Thoughts on Curious Frog's production of Rope of Sands
by Toni Seger
At the time I wrote this play, I never would have imagined it being produced with a mixed race cast, but it works beautifully and adds layers for the audience to ponder. The bias I wrote about was financial. Meredith makes less money than her uncle and cousin and all of their communications with her are colored (small pun intended), by that bias. Adding the element of race, however, compounds the questions it raises. The fact that race is never mentioned in the script also works well. There’s no reason why it would, in this case, when the focus is the effect of a family suicide that is not race based.
As I got to know Renee Rodriquez, I wondered if she might want to approach the claustrophobic suburban world in which Rope of Sands exists with a mixed race cast, but I assumed Meredith would be the character with dark skin. Renee turned the tables on me by making Meredith white, with all the ironies that choice brings, and the beauty of the casting illustrates that an unconscious bias can appear in any form.

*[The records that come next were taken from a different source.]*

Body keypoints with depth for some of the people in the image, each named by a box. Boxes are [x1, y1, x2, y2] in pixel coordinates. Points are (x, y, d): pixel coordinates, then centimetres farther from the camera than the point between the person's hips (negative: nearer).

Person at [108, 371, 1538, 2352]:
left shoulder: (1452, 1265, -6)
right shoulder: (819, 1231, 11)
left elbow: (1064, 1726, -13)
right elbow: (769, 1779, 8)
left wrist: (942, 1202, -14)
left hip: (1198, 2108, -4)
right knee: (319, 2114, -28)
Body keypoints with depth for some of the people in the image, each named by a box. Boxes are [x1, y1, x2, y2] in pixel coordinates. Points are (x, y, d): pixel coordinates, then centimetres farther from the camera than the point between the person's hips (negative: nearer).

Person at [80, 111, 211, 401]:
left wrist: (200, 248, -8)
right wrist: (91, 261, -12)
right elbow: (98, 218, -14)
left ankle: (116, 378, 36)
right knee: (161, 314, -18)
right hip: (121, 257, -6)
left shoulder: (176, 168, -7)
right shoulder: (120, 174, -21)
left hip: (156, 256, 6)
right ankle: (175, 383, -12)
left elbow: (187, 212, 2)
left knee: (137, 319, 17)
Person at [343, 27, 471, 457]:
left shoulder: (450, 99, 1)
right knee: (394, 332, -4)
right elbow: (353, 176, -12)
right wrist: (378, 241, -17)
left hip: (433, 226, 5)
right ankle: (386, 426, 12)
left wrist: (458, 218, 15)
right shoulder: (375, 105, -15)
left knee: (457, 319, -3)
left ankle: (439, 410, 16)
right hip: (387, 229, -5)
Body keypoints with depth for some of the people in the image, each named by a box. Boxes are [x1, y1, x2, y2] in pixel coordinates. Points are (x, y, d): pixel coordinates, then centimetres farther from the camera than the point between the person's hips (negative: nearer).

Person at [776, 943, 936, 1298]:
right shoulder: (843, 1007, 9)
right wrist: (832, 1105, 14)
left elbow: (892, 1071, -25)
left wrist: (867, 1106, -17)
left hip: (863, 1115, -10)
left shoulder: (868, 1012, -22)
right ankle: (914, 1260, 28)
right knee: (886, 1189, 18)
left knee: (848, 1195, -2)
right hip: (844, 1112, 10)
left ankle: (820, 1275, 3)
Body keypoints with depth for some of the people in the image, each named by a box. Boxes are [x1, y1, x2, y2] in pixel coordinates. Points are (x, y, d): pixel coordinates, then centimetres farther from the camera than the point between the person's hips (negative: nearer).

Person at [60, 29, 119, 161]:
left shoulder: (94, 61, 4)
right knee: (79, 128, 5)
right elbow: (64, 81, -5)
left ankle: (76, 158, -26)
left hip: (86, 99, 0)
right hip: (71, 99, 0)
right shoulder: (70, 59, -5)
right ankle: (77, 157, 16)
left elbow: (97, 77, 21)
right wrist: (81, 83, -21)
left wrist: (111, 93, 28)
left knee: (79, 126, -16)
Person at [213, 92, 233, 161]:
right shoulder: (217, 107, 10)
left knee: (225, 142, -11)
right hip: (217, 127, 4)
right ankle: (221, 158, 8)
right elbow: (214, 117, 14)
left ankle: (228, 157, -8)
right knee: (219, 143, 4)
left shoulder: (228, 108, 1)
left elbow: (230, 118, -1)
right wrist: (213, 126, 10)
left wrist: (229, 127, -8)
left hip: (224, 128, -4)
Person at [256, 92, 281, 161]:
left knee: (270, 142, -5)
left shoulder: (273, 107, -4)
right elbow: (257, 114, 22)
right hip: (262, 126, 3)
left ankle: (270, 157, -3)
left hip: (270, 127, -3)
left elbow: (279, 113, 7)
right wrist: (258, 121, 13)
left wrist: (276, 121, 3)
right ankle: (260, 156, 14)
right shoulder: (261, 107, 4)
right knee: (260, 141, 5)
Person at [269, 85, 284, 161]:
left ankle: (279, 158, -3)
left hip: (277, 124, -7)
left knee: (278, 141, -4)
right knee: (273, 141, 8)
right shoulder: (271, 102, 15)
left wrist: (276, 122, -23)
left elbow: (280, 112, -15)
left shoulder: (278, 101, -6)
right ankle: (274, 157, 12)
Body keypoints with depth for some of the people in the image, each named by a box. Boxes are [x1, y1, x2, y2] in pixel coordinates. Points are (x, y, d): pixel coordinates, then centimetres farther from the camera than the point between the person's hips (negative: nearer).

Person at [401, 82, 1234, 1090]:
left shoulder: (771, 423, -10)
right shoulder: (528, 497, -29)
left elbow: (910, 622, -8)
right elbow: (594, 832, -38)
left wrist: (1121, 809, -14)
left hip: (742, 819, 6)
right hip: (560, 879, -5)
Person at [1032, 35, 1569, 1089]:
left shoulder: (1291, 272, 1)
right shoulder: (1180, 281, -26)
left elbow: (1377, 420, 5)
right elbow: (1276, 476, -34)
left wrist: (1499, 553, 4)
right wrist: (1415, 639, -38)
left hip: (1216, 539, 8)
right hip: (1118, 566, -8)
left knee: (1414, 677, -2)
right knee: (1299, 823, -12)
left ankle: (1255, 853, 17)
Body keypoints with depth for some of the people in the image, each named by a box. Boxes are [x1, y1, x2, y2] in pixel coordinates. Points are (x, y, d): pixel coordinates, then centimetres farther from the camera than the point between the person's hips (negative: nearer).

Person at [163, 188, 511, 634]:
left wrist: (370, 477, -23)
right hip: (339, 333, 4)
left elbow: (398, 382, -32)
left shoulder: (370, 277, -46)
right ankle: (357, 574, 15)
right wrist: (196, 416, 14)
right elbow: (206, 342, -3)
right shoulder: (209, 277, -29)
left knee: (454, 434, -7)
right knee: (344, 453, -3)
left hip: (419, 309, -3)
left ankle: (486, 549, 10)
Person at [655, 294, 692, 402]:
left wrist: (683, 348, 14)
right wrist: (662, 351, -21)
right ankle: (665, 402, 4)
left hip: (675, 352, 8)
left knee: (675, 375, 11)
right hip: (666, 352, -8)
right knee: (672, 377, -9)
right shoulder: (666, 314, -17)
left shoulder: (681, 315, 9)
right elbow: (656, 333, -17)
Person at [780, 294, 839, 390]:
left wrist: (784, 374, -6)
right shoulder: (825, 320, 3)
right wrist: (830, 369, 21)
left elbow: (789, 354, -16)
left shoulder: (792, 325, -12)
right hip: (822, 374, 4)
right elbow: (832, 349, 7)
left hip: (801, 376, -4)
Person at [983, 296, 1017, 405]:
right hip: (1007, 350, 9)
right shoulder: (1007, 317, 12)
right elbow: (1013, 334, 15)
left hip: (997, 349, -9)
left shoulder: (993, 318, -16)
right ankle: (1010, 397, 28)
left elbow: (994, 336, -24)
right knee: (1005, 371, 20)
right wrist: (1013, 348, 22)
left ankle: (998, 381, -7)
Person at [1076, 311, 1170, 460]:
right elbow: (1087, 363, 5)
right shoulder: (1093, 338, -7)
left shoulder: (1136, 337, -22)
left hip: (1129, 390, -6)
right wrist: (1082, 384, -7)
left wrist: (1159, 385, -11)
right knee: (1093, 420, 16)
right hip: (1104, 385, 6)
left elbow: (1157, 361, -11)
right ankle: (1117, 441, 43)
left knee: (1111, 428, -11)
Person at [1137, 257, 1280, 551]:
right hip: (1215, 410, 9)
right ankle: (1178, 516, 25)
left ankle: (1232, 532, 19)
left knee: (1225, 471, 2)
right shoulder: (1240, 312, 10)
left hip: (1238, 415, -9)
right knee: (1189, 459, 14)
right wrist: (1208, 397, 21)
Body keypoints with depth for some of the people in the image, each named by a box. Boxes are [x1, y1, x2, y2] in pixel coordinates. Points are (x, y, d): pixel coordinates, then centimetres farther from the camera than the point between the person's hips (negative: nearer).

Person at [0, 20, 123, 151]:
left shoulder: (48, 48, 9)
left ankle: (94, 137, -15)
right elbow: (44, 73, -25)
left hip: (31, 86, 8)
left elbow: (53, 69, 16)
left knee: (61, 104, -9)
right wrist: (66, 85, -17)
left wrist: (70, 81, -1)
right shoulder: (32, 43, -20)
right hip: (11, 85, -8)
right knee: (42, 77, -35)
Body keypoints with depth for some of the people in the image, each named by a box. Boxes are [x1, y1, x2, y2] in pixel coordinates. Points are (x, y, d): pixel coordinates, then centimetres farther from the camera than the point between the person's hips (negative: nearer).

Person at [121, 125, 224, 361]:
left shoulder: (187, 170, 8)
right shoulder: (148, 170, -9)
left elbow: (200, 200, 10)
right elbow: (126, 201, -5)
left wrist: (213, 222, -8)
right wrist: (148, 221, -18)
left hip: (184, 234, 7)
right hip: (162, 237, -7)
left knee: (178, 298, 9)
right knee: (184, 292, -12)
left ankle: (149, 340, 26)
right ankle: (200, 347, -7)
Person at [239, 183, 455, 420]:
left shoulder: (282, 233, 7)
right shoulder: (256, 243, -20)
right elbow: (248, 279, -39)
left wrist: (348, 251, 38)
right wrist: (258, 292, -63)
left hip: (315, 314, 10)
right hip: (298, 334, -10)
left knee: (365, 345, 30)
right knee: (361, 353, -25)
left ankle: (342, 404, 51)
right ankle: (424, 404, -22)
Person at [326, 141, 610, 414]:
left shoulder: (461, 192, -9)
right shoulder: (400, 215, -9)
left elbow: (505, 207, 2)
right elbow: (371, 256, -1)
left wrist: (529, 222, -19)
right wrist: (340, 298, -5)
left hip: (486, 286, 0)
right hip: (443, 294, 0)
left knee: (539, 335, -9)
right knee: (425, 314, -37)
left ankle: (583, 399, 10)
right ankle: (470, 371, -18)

I’ve created a lot of characters, but Meredith is one that’s always stayed with me. When I write, I become the conduit for the passions of my characters and I let them speak for themselves (which makes alcohol helpful because it loosens their tongues and they start saying things they’d normally sit on). I created Meredith for all the folks who wish they’d said the thing they didn’t dare say, at the last family gathering they didn’t want to attend…
Frustration is a good dramatic driver for me and frustration is the underlying emotion that drives Rope of Sands. It’s the frustration of people who desperately want and need to connect with each other, but keep failing at it without realizing the role they play in sabotaging things.
I’m thrilled that the feedback has been so enthusiastic and I’m very proud of this production. I’m also very moved at the seriousness and commitment with which everyone involved approached it. A playwright could not hope for more than to have their work treated with respect by the talented people tasked with interpreting it.